MORTGAGE DOLLAR ROLLS--Mortgage dollar rolls may be renewed prior to cash
settlement and initially may involve only a firm commitment agreement by the
Portfolio to buy a security. If the broker-dealer to whom the Portfolio sells
the security becomes insolvent, the Portfolio's right to repurchase the security
may be restricted. Other risks involved in entering into mortgage dollar rolls
include the risk that the value of the security may change adversely over the
term of the mortgage dollar roll and that the security the Portfolio is required
to repurchase may be worth less than the security that the Portfolio originally
held.
To avoid any leveraging concerns, a Portfolio will place U.S. Government or
other liquid securities in a segregated account in an amount sufficient to cover
its repurchase obligation.
MUNICIPAL SECURITIES--The Core Fixed Income Portfolio may invest in
municipal securities. The two principal classifications of Municipal Securities
are "general obligation" and "revenue" issues. General obligation issues are
issues involving the credit of an issuer possessing taxing power and are payable
from the issuer's general unrestricted revenues, although the characteristics
and method of enforcement of general obligation issues may vary according to the
law applicable to the particular issuer. Revenue issues are payable only from
the revenues derived from a particular facility or class of facilities or other
specific revenue source. A Portfolio may also invest in "moral obligation"
issues, which are normally issued by special purpose authorities. Moral
obligation issues are not backed by the full faith and credit of the state and
are generally backed by the agreement of the issuing authority to request
appropriations from the state legislative body. Municipal Securities include
debt obligations issued by governmental entities to obtain funds for various
public purposes, such as the construction of a wide range of public facilities,
the refunding of outstanding obligations, the payment of general operating
expenses, and the extension of loans to other public institutions and
facilities. Certain private activity bonds that are issued by or on behalf of
public authorities to finance various privately-owned or operated facilities are
included within the term "Municipal Securities." Private activity bonds and
industrial development bonds are generally revenue bonds, the credit and quality
of which are directly related to the credit of the private user of the
facilities.
Municipal Securities may also include general obligation notes, tax
anticipation notes, bond anticipation notes, revenue anticipation notes, project
notes, certificates of indebtedness, demand notes, tax-exempt commercial paper,
construction loan notes and other forms of short-term, tax-exempt loans. Such
instruments are issued with a short-term maturity in anticipation of the receipt
of tax funds, the proceeds of bond placements or other revenues. Project notes
are issued by a state or local housing agency and are sold by the Department of
Housing and Urban Development. While the issuing agency has the primary
obligation with respect to its project notes, they are also secured by the full
faith and credit of the United States through agreements with the issuing
authority which provide that, if required, the federal government will lend the
issuer an amount equal to the principal of and interest on the project notes.

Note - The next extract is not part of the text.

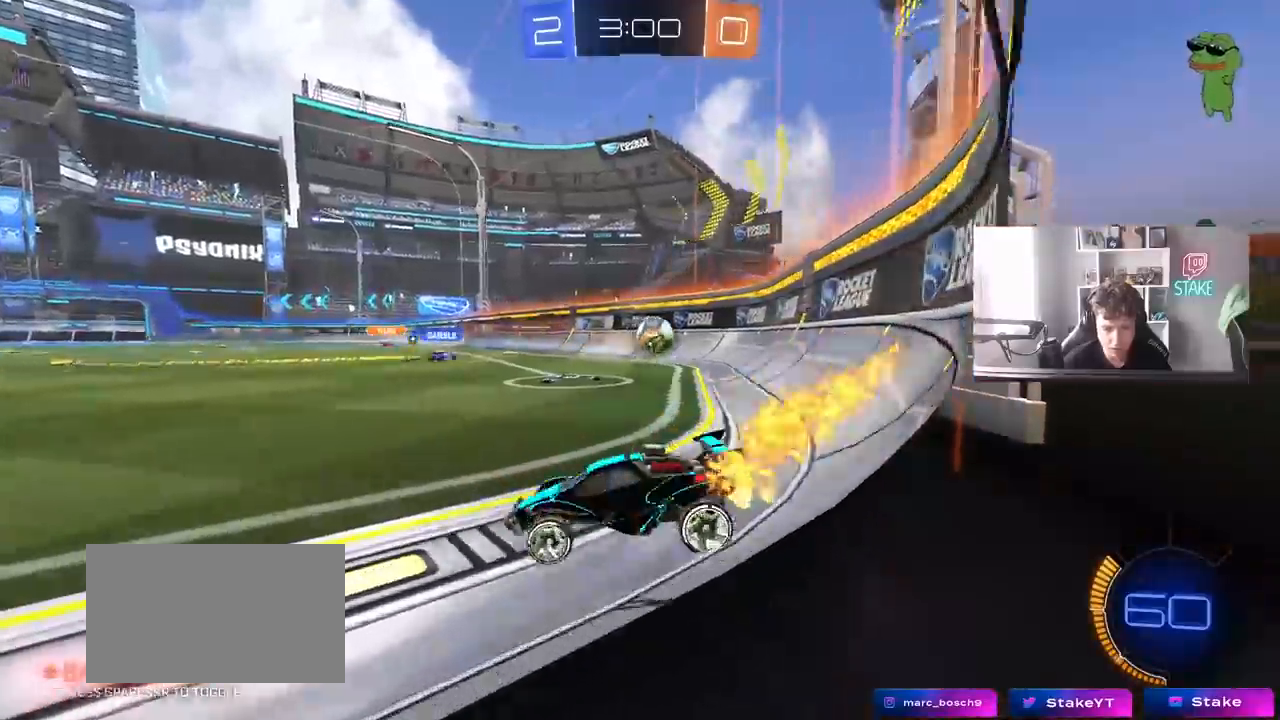
{"keys": ["w"], "mouse": ["left"], "mouse_move": "still", "events": [[133, "space", "down"], [217, "a", "down"], [317, "space", "up"], [367, "a", "up"], [367, "mouse_left", "down"]]}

The quality of Municipal Securities, both within a particular classification
and between classifications, will vary, and the yields on Municipal Securities
depend upon a variety of factors, including general money market conditions, the
financial condition of the issuer (or other entity whose financial resources are
supporting the securities), general conditions of the municipal bond market, the
size of a particular offering, the maturity of the obligation and the rating(s)
of the issue. In this regard, it should be emphasized that the ratings of any
NRSRO are general and are not absolute standards of quality. Municipal
Securities with the same maturity, interest rate and rating(s) may have
different yields, while Municipal Securities of the same maturity and interest
rate with different rating(s) may have the same yield.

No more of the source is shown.